In a two tier economy such as the US, preservation of purchasing power is the upmost importance. See Remarks by Governor Frederic S. Mishkin At Bridgewater College, Bridgewater, VirginiaApril 10, 2007 Monetary Policy and the Dual Mandate Food and energy prices are key to US of A’s social stability. The information of the housing market is in the global markets. The Federal Reserve needs to put to rest the notion that they are comfortable with the rate of inflation. PCE deflator is not important when one’s financial markets are owned by foreign governments. It is upsetting when a major financial firm’s senior manager states that he will be worried about the sub-prime market if China defends its currency.

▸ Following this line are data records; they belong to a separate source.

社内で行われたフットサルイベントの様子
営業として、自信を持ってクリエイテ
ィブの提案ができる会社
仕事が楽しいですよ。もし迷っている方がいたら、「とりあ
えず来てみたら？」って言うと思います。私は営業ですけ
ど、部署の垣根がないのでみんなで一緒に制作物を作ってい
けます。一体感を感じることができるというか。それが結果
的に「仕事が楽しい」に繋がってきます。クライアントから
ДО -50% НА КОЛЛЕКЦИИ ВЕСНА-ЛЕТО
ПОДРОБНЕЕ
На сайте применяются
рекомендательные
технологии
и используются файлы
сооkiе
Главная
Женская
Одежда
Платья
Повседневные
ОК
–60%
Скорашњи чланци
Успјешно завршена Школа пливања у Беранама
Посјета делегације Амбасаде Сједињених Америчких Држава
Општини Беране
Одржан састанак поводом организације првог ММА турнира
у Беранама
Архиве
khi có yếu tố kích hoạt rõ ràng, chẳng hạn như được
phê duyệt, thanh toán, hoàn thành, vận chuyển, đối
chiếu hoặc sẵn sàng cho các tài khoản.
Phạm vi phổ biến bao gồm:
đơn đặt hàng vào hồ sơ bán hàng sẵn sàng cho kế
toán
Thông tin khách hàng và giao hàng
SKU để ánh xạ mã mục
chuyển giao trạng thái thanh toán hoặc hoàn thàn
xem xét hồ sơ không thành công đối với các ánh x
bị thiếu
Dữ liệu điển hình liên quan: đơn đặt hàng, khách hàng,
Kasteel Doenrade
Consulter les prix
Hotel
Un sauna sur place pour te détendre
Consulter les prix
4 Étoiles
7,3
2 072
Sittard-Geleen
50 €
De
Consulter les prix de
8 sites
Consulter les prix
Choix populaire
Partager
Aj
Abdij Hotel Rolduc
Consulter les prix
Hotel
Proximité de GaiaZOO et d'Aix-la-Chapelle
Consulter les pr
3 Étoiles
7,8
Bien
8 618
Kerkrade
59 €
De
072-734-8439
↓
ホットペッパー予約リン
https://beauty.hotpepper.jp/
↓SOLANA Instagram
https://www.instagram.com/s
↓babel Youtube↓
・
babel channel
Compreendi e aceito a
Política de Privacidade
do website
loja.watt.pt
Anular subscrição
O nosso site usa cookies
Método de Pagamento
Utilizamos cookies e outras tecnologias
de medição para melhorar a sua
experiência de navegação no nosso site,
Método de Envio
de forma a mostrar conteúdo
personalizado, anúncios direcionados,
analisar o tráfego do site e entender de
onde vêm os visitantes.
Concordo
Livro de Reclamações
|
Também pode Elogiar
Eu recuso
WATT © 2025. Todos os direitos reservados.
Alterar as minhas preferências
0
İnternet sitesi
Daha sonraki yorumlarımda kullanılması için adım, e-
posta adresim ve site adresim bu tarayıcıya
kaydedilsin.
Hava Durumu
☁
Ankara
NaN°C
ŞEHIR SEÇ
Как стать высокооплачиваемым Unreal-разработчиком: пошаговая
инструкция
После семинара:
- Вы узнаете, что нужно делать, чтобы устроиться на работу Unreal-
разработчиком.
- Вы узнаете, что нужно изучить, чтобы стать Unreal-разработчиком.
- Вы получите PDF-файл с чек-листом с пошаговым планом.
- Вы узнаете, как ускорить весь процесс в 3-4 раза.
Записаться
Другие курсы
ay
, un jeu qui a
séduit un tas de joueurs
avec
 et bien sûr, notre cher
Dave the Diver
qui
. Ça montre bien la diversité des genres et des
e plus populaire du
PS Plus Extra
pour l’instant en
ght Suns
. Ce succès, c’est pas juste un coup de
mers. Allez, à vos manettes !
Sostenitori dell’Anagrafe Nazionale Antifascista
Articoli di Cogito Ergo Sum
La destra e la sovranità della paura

There is enough liquity in the global markets to buffer against the liquidity drain due to the US of A’s housing implosion. The Federal Reserve loses crediablity if they do not act on inflation. I do not believe PCE deflator will fall below 2%, too much money chasing too few assets (hard and/or soft). It is better to put Greenspan’s “exclamation point “ on Fed Funds when GDP is close to trend rather than being forced to do it when GDP is less than or equal to zero.

In general, asset bubbles affect the market due to their asynchronous transport nature between storage/savings and the production process
(asynchronous transport theory). Production, Storage/Savings and Consumption are marginal (probability) processes (as oppose to conditional probability). Assets do go through the Capital/Labor process. Example: stocks provide the labor and the holder provides the capital. Stocks are held until the cost of opportunity signals a change. However assets, not used in the production process, signal a supply shortage (effective supply = actual used in the process - future supply). Proof of this information is acquired over time, which would lead to a correction. Isomorphism between production and consumption requires that effective demand = actual consumption + future.